Let’s try on Megafon Login (Android 4.4.2, MediaTek MT6582, 1Gb). Failed to create an array of 100 million ints due to OOM, so only 1 million.
ox | avg | min | max | count | sum |
---|---|---|---|---|---|
o0 | 57187707 | 53497769 | 62039923 | 10 | 571877076 |
o1 | 136767115 | 126513538 | 176206077 | 10 | 1367671153 |
o2 | 59381607 | 53819615 | 81372308 | 10 | 593816078 |
o3 | 58443446 | 54400077 | 66102384 | 10 | 584434461 |
o4 | 59261446 | 53455846 | 73940461 | 10 | 592614463 |
o5 | 60955246 | 53510924 | 80854770 | 10 | 609552461 |
A different scenario: The leader remains o0 with the enhanced-loop. On the same level with it are o3, o4, o2, and o5. Far behind them all is o1 - the method without caching array.length.
Finally, the 2018 flagship - Pixel XL (Android P, API 29). Array size is 1 million.
ox | avg | min | max | count | sum |
---|---|---|---|---|---|
o0 | 24985637 | 16415261 | 99575687 | 10 | 249856378 |
o1 | 26105393 | 16737970 | 107695114 | 10 | 261053932 |
o2 | 33134024 | 17729273 | 104561312 | 10 | 331340242 |
o3 | 81853331 | 41240004 | 133074909 | 10 | 818533314 |
o4 | 56166797 | 47559536 | 95691885 | 10 | 561667976 |
o5 | 42000582 | 34823546 | 90243446 | 10 | 420005824 |
The leader is the enhanced-loop o0, closely followed by o1 with non-cached array.length. Mid-range performers are o2, o5. Slightly slower is o4. Things are quite bad for o3, going through the array in reverse order.
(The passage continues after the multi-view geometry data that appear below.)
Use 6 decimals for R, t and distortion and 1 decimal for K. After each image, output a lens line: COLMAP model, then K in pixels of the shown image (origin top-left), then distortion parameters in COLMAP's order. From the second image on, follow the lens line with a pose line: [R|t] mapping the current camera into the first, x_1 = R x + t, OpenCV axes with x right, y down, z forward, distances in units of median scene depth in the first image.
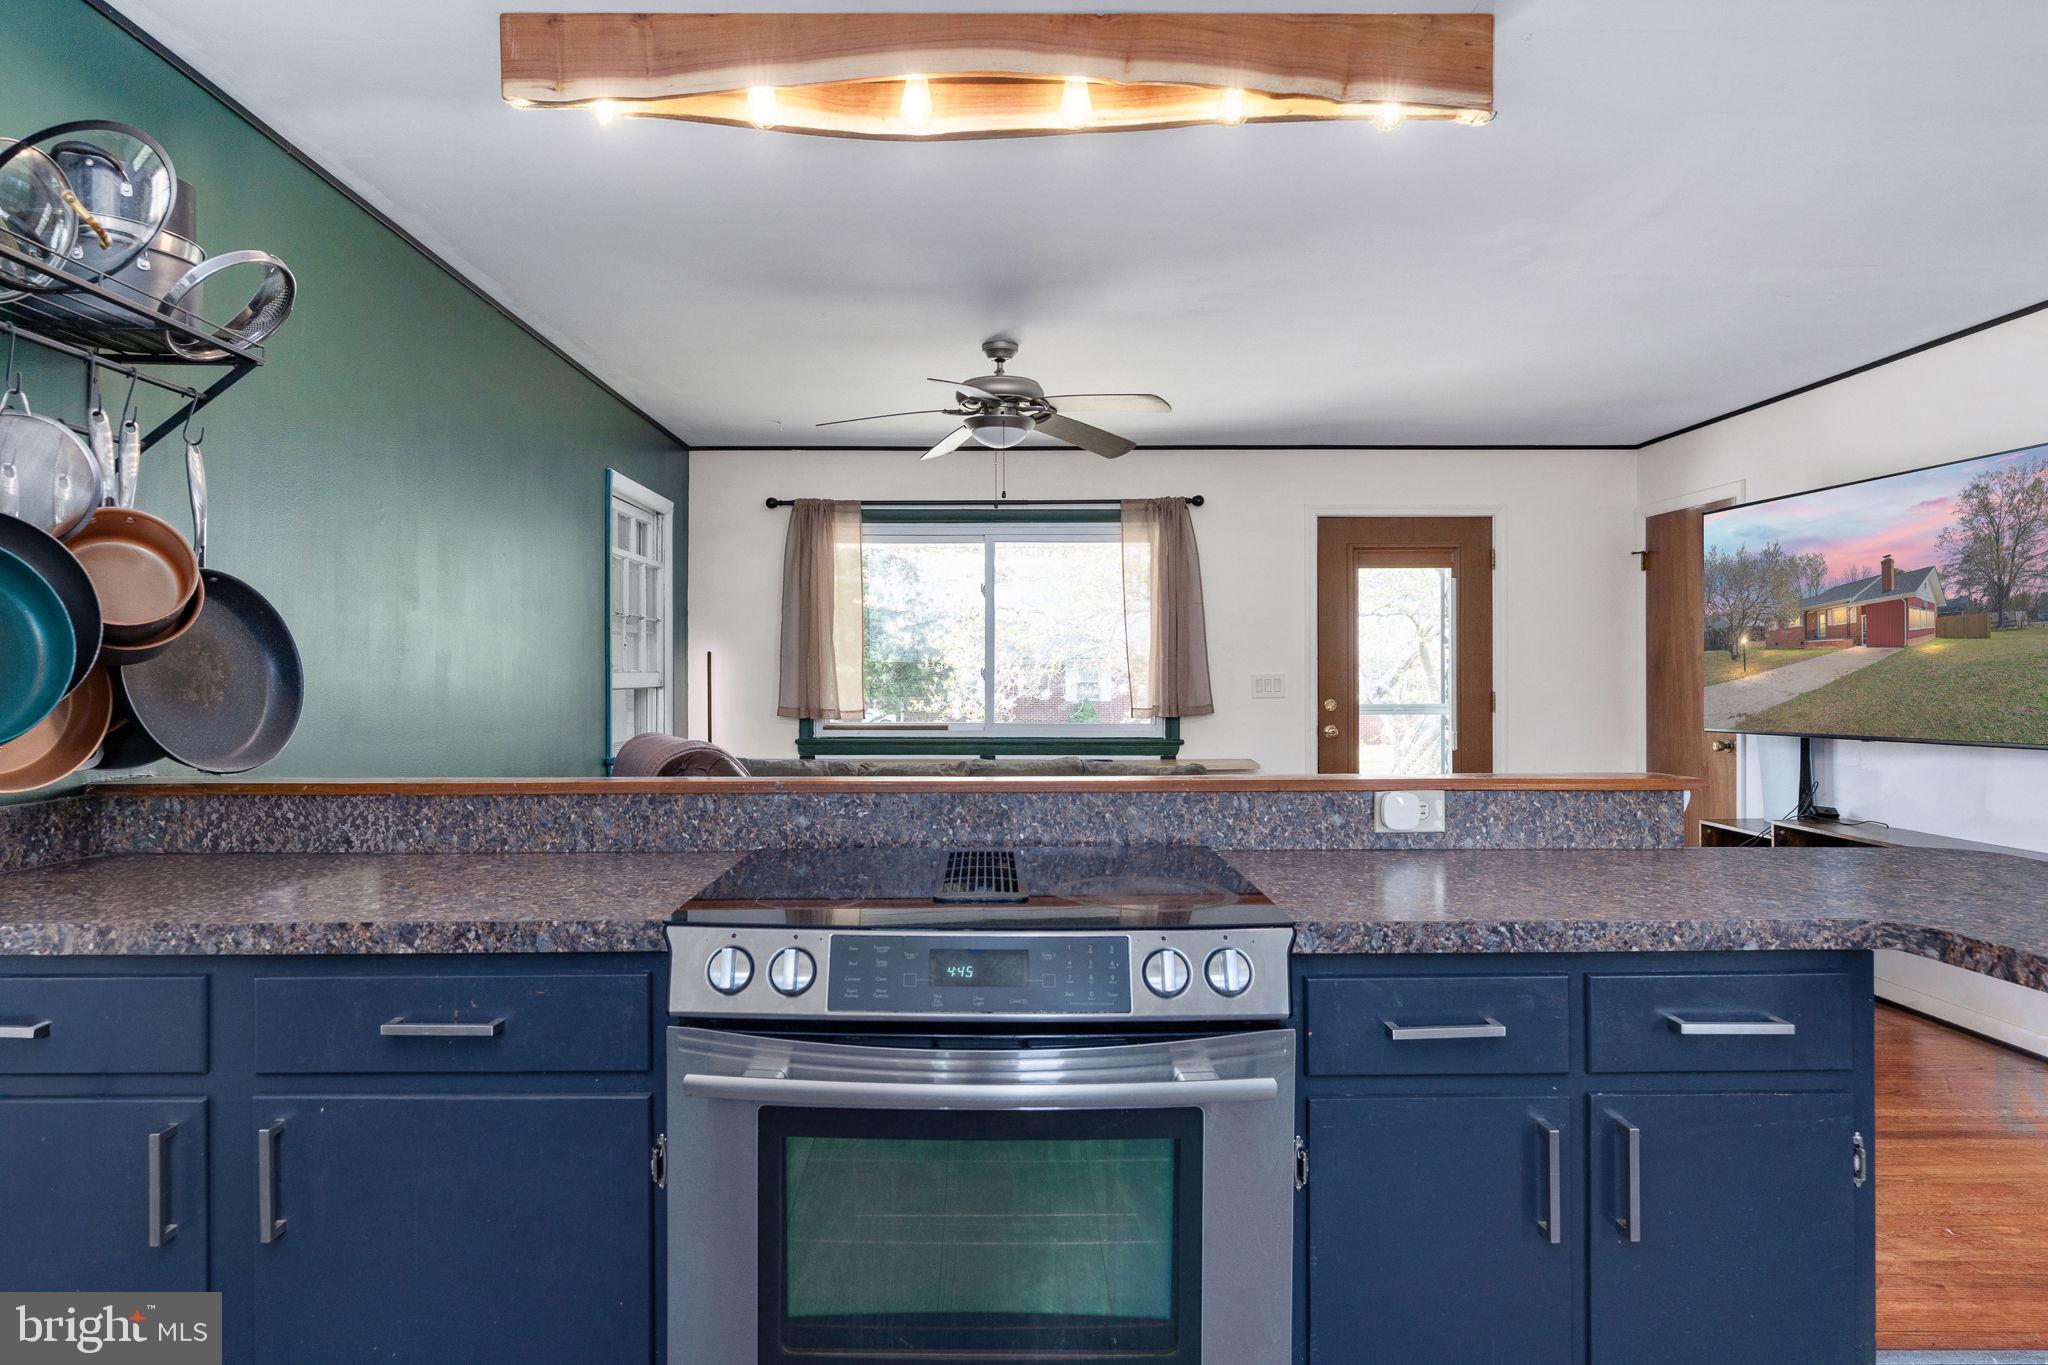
lens RADIAL K [[1205.6, 0, 1010.9], [0, 1205.6, 680.9], [0, 0, 1]] dist [-0.008418, 0.003397]
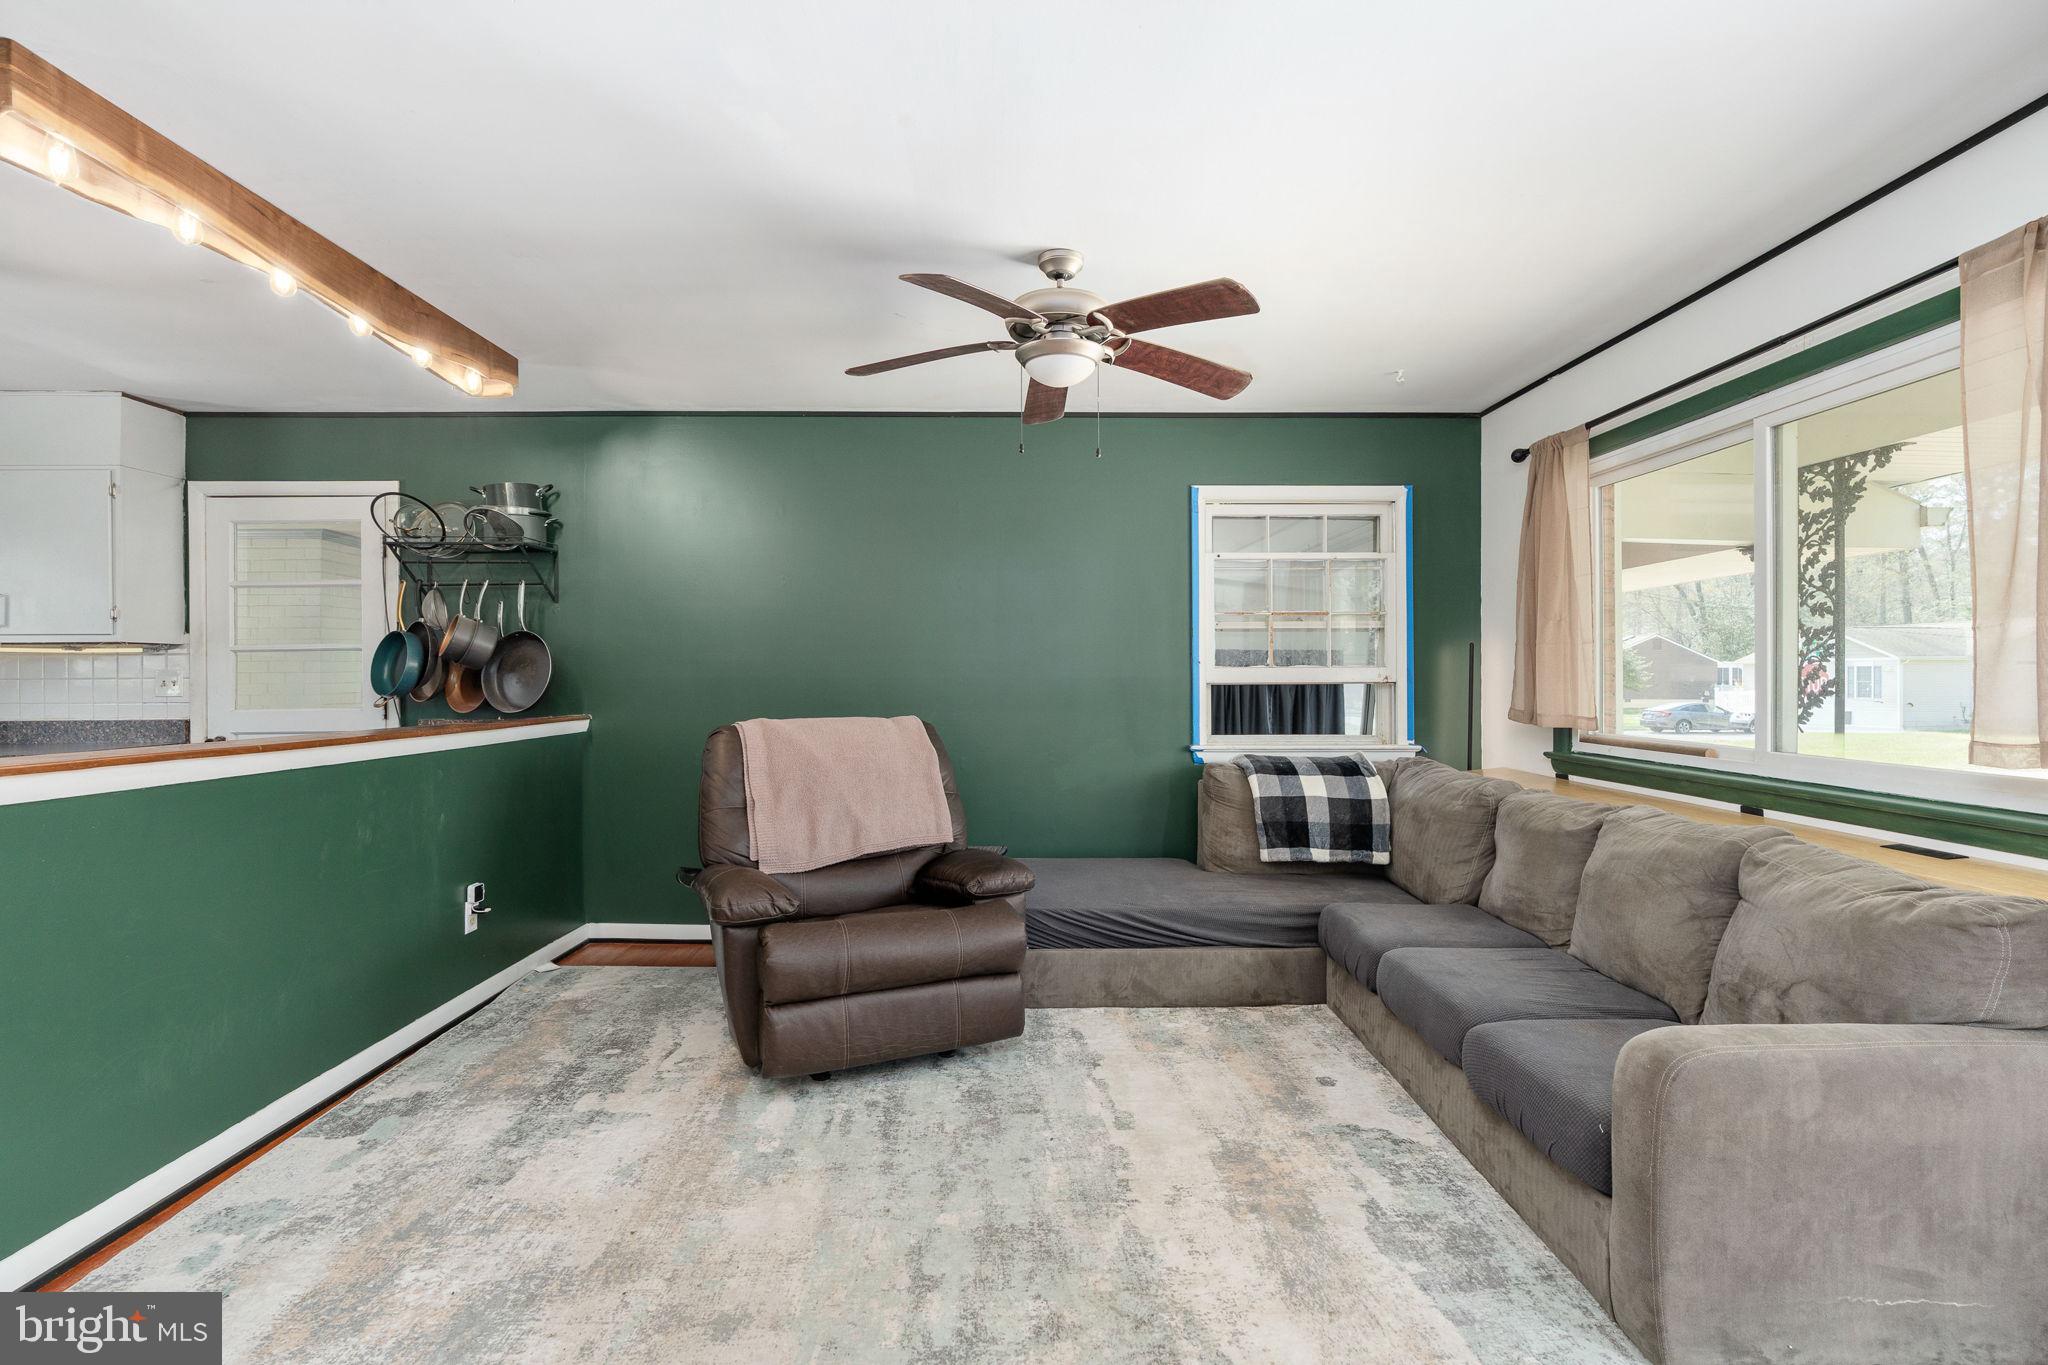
lens RADIAL K [[934.1, 0, 1033.2], [0, 934.1, 681.5], [0, 0, 1]] dist [-0.006930, 0.001591]
pose [[0.009511, 0.006231, -0.999935, 0.417774], [-0.001212, 0.999980, 0.006220, -0.000236], [0.999954, 0.001153, 0.009518, 0.658891]]
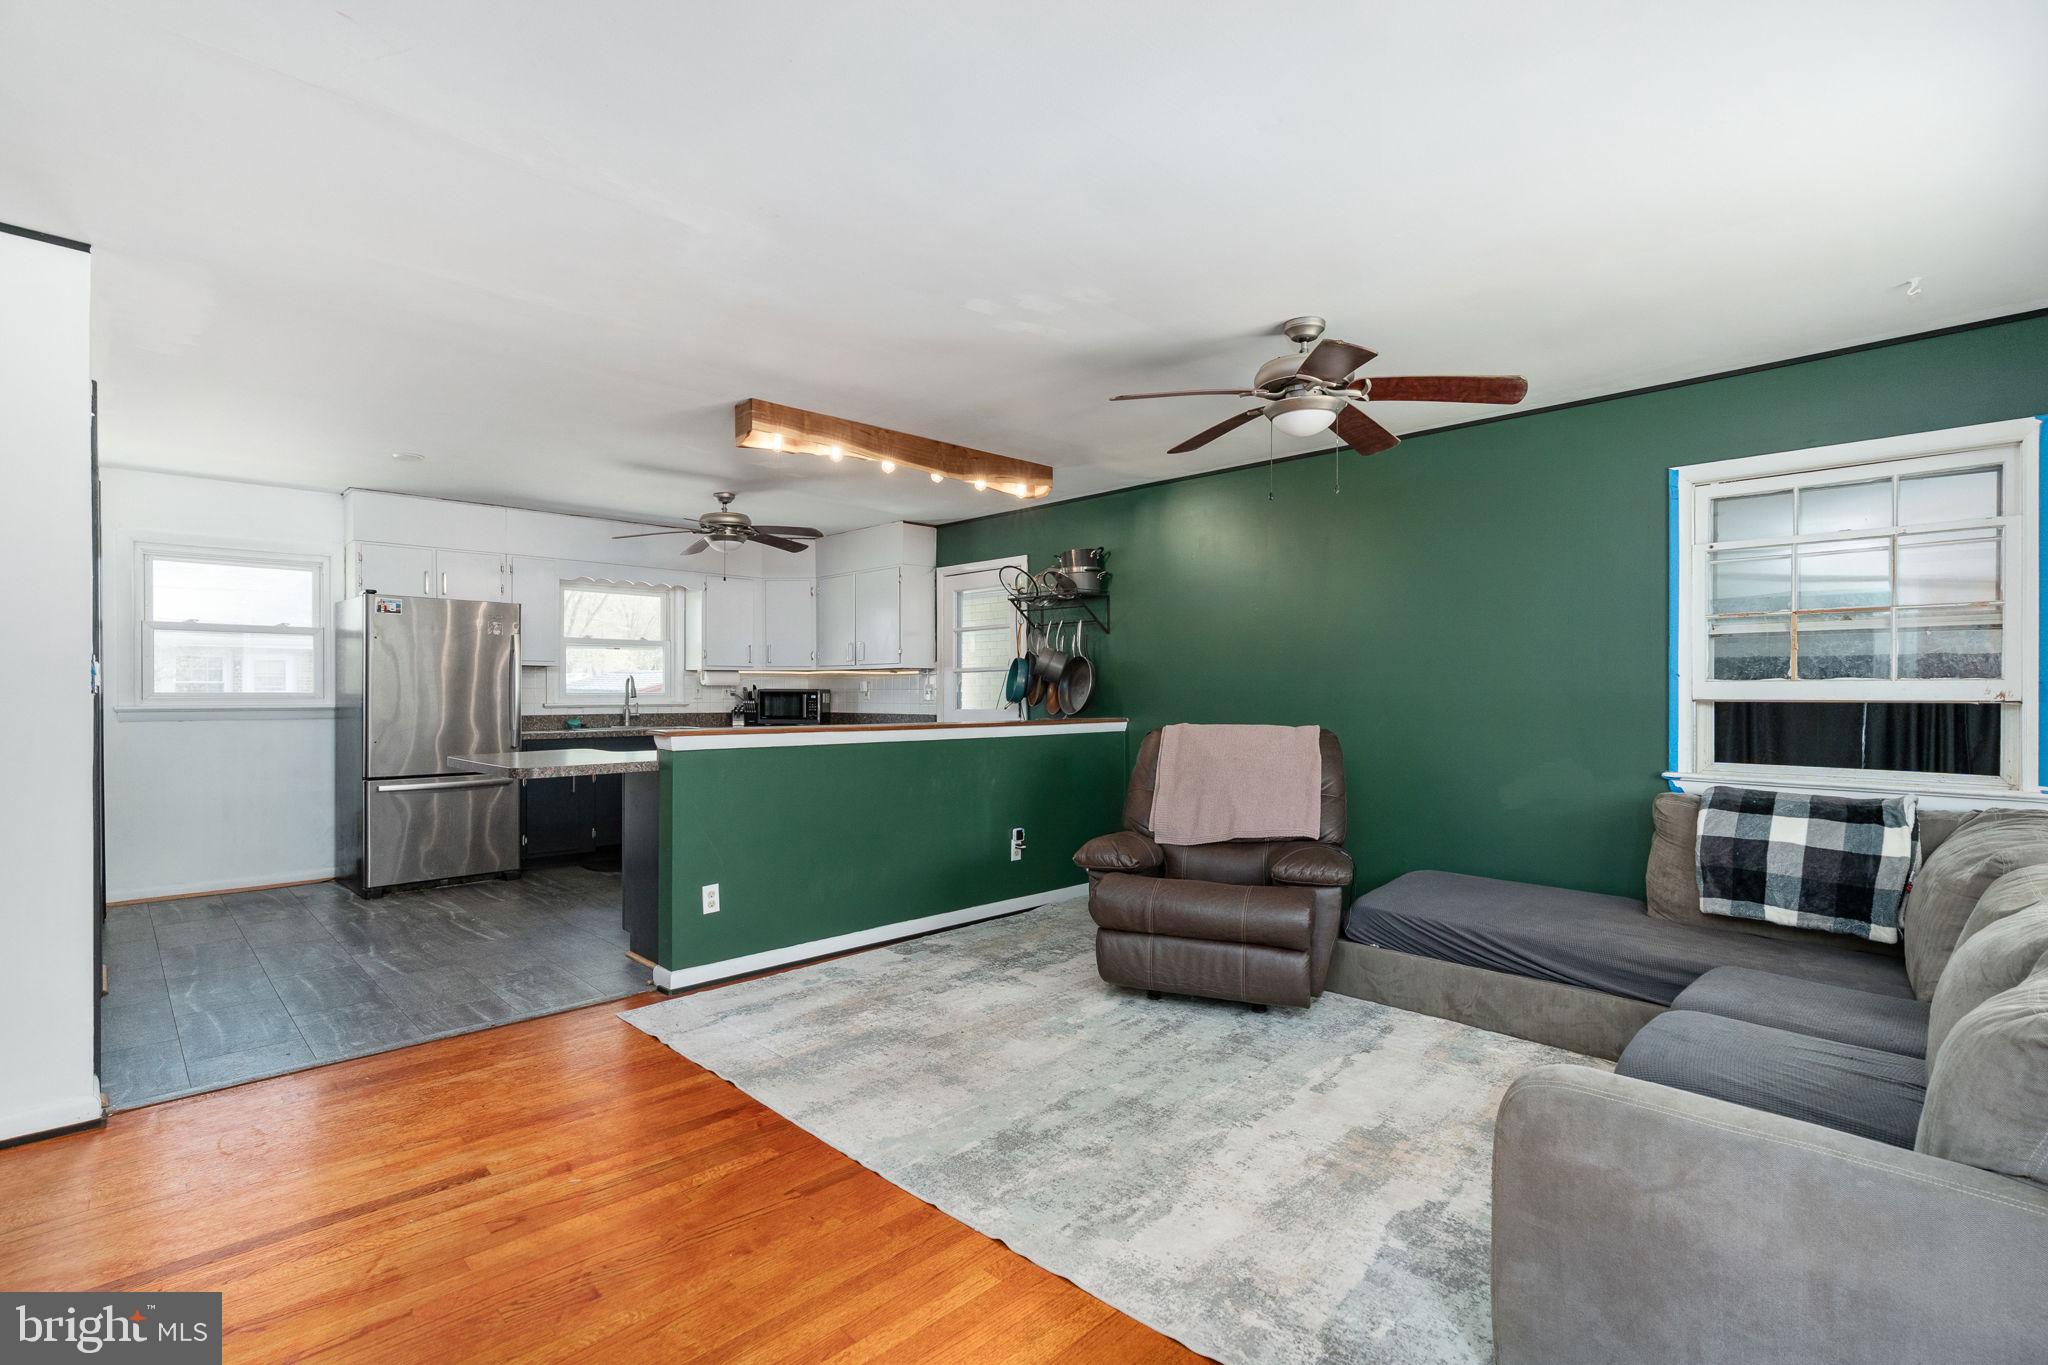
lens RADIAL K [[934.1, 0, 1004.1], [0, 934.1, 697.8], [0, 0, 1]] dist [-0.006930, 0.001591]
pose [[-0.725892, 0.006655, -0.687776, 0.438126], [-0.002723, 0.999918, 0.012550, -0.001915], [0.687803, 0.010983, -0.725814, 0.916075]]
It seems like an optimization, as ART apparently only recognizes the standard for loop.
Conclusions
As we can see in the bytecode, there is a difference between comparison with a variable and comparison with zero, in one case if-ge, in the other if-ltz, if-gez. But the main noticeable difference (in Android 4) is made by calling array-length.
In general, the recommendation to use enhanced-loop is valid for all supported Android APIs.